Note that this is not exactly a novel claim - many highly-developed sexual practices promote mate-bonding behavior in a broad sense, while discouraging mere ejaculation. Often this is accompanied by a claim that too frequent ejaculation 'drains' sexual and relationship energy, which would mesh quite well with it being a causal factor in satiety!

Orgasm with ejaculation and orgasm without ejaculation doesn't have the same hormonal effect. If you want to decently reason about this space, you shouldn't treat orgasm and ejaculation as the same phenomena.

Most of the relevant knowledge I have comes from conversations with Tantra practitioners.

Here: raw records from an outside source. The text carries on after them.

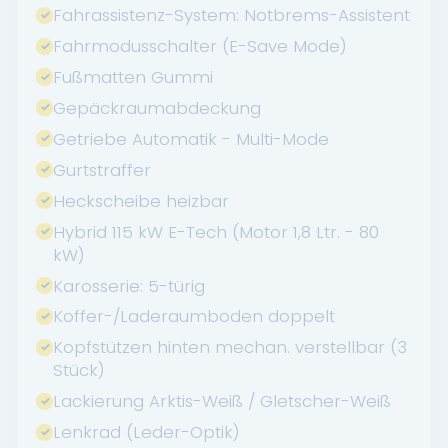
Fahrassistenz-System: Notbrems-Assistent
Fahrmodusschalter (E-Save Mode)
Fußmatten Gummi
Gepäckraumabdeckung
Getriebe Automatik - Multi-Mode
Gurtstraffer
Heckscheibe heizbar
Hybrid 115 kW E-Tech (Motor 1,8 Ltr. - 80
kW)
Karosserie: 5-türig
Koffer-/Laderaumboden doppelt
Kopfstützen hinten mechan. verstellbar (3
Stück)
Lackierung Arktis-Weiß / Gletscher-Weiß
Lenkrad (Leder-Optik)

Having orgasms without ejaculating is a key feature of red Tantra. It's a general view in Tantra that ejaculation, both for males and females is to be avoided.

The testosterone drop comes after ejaculating and doesn't happen for orgasms without ejaculation.

Rereading the papers suggest that you are right here and the testosterone effect is mainly a dip at day 7 with a few days in preparation. It seems like the nofap people are wrong on that regard and that might be where I got that myth.

Most of the people who experiment with Tantra or more secular with sexual bodywork don't measure hormones directly but report their subjective experience. Maybe prolactin is what produces the noticed effect.

I don't think that much is to be learned from reading papers who's authors have little understanding of the subject matter and therefore don't distinguish orgasm from ejaculation.

When it comes to measuring orgasm, using heat camera can be used to locate where in the body an orgasm is happening, so it would be possible to run good studies that distinguish orgasm and ejaculation.

There it's worth pointing out that the strength of orgasms can vary very widely. Is not uncommon for guys to ejaculate while not having much of an orgasm. This might lead to those guys not getting the mate bonding effects that orgasms do have. It also means that the general release bodily tension doesn't happen.